Шелк покачал головой:
— Нет, другую.
— Как насчет Мак? Маленькая, хорошенькая, черноволосая.
— Хорошо, — сказал Шелк. — Предположим, я хочу Мак, а она не хочет вести меня в свою комнату?
— Тогда она не обязана, — целомудренно сказала Орхидея, — и тебе придется выбрать кого-то другого. Но если она будет делать такое слишком часто, я ее выгоню.
— Понимаю.
— Но она не откажет, патера. Не тебе. Она прыгнет на тебя. И все эти девушки тоже.
Орхидея улыбнулась, и Шелк, пораженный царапинами на ее щеках, захотел избить Кровь. Он почувствовал азот Гиацинт под туникой — и отбросил эту мысль подальше.
Орхидея заметила и неправильно истолковала выражение его лица; ее улыбка исчезла.
— Я не закончила рассказывать тебе об Элодее, патера. Я расскажу тебе и о ней, хорошо?
— Конечно, если хочешь, — сказал Шелк.
— Я нашла ее на улице, как и сказала тебе. Иногда я такое делаю, просто хожу по улицам и смотрю по сторонам, если у меня есть пустая комната. Она сказала, что ее зовут Ель — из них трудно выбить настоящее имя — и что ей пятнадцать, и меня это не задело. Просто никак.
— Понимаю, — сказал Шелк.
— Кто-то разукрасил ей циферблат, понимаешь, что я имею в виду? И я сказала ей, послушай, у меня живет много девушек, и никто не касается их даже пальцем. Пойдем со мной, и мы дадим тебе хорошую горячую еду и свободу, а потом ты посмотришь. И она сказала, что у нее нет денег на съем, а я ответила, что в первый месяц я не буду брать с нее деньги. Я всегда говорю так.
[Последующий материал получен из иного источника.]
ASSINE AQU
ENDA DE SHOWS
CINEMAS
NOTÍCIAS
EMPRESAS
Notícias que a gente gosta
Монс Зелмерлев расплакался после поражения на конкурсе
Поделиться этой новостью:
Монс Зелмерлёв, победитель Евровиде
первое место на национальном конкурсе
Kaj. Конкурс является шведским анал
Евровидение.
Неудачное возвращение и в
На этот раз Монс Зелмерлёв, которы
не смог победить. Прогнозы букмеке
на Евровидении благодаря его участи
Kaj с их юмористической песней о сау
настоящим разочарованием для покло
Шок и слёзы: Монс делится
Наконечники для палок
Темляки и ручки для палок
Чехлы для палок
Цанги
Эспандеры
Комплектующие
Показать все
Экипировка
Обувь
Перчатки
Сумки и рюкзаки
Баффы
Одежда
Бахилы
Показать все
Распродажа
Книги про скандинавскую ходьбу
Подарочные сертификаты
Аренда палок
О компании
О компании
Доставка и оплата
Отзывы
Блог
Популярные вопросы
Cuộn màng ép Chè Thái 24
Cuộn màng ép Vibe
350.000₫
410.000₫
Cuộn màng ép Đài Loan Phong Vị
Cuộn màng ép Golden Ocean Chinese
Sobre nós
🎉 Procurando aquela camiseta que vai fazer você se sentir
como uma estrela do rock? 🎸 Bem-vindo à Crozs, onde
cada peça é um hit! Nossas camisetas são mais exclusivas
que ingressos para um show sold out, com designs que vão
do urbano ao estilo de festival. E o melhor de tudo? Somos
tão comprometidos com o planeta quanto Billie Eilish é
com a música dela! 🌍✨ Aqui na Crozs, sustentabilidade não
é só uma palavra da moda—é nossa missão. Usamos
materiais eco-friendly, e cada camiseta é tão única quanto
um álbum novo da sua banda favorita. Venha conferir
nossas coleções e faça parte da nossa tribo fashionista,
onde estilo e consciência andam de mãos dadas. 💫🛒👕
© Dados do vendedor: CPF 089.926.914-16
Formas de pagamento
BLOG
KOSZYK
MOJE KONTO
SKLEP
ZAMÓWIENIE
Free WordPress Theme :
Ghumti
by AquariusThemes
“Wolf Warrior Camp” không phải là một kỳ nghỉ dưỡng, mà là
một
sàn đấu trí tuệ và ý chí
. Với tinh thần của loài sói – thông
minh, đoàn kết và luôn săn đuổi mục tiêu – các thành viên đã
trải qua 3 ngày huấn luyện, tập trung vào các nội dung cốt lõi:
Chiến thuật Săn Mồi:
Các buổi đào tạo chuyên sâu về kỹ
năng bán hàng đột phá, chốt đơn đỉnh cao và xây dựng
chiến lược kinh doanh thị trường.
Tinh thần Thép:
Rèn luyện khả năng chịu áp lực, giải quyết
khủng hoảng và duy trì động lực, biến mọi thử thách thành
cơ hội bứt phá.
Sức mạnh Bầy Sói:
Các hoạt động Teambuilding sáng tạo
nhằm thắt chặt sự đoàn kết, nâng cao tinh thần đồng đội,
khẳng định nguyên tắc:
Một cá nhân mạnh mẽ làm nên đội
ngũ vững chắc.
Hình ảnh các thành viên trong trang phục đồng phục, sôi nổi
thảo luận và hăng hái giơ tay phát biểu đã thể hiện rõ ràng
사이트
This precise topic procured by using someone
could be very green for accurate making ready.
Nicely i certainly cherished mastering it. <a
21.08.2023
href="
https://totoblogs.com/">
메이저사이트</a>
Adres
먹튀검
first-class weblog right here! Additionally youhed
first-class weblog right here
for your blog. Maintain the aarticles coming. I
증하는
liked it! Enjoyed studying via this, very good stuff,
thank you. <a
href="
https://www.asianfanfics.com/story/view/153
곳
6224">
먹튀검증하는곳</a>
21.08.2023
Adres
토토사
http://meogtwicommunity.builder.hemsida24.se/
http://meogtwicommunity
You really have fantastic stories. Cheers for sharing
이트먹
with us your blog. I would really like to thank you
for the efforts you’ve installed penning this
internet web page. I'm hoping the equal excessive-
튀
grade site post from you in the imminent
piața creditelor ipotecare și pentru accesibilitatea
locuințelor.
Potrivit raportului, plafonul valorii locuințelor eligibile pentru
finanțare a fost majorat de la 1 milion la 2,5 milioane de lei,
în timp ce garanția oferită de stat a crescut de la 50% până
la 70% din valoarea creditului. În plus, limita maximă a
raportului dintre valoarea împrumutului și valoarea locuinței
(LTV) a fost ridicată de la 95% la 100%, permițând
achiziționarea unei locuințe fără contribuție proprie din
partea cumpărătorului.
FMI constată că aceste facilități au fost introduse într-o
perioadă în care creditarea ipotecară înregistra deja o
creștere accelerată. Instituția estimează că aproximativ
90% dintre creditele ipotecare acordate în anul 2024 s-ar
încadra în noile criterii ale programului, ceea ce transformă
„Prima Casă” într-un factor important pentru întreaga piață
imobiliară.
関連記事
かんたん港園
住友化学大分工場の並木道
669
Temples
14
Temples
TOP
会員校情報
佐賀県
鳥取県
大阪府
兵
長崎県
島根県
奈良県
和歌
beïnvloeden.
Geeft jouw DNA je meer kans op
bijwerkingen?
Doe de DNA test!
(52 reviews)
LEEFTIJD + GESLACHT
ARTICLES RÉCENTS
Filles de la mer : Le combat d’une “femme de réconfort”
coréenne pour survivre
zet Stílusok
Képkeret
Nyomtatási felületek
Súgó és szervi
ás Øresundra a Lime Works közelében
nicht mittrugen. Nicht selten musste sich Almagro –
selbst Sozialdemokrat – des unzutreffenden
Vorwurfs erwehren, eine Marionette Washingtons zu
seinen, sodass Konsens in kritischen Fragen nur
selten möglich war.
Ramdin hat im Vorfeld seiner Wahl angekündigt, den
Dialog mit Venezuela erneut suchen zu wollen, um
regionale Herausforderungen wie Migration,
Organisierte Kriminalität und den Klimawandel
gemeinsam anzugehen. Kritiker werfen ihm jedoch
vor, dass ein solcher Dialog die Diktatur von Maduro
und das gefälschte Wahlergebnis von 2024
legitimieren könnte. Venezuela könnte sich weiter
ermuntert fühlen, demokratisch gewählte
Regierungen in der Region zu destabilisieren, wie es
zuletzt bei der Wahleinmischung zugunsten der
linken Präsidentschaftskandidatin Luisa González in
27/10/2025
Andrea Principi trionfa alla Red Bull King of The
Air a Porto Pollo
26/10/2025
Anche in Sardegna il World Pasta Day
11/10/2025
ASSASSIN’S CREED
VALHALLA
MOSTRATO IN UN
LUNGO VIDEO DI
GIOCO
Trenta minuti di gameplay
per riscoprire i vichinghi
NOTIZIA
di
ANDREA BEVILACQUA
И вот однажды, после того, как она пробыла здесь почти год, она заявила, что не пойдет в большой зал. Я сказала, что это неправильно, и она ответила, что пришел ее отец, и что он делал с ней всякие вещи, когда она была маленькой, и что именно от него она убежала. Ты знаешь, что я имею в виду, патера?
Шелк, сжав кулаки, кивнул.
— Она сказала мне его имя, я вышла, опять посмотрела на него, и это был он. Вот тогда я поняла, кто она такая, и вскоре рассказала ей все. — Орхидея улыбнулась; Шелку показалось странным, что одно и то же слово описывает ее прежнее выражение лица и теперешнее.
— Я была рада, что сделала это. Я сказала ей, чтобы она не ожидала от меня особых подарков, и, действительно, их не было. Или, по меньшей мере, не очень часто. То, что я делала… что делала…
Шелк терпеливо ждал, отведя глаза.
— Когда я начала дарить пирожные на дни рождения, мы дарили и на ее. И я называла ее Элодея вместо Ель, и очень скоро все стали делать так же. — Орхидея промокнула глаза краем розового пеньюара. — Вот и все. Кто сказал тебе?
— Первым делом ваши лица.
Орхидея кивнула:
— Она была прекрасна. Любой тебе скажет.
— Но не тогда, когда я увидел ее, потому что в ее лице было что-то такое, что не принадлежит этому миру. Тем не менее меня поразило, что ее лицо было более молодым вариантом твоего, хотя это могло быть совпадением или плодом моего воображения. Мгновением позже я услышал ее имя — Элодея. Оно звучит очень похоже на твое, и я решил, что именно такое имя женщина по имени Орхидея могла бы выбрать, если бы потеряла свою старшую дочь. Верно? Ты не обязана рассказывать мне об этом.
Орхидея кивнула.
— Потому что элодеи, которые лишь звучат похоже на орхидеи, имеют еще одно название. Деревенские называют их вечно живущими; и когда я подумал об этом другом имени, я сказал, скорее себе, что она не вечная; и ты согласилась. Потом Кровь предположил, что она могла украсть кинжал, который убил ее, и вот тут ты разрыдалась; так я узнал. Но, откровенно говоря, я уже был почти уверен.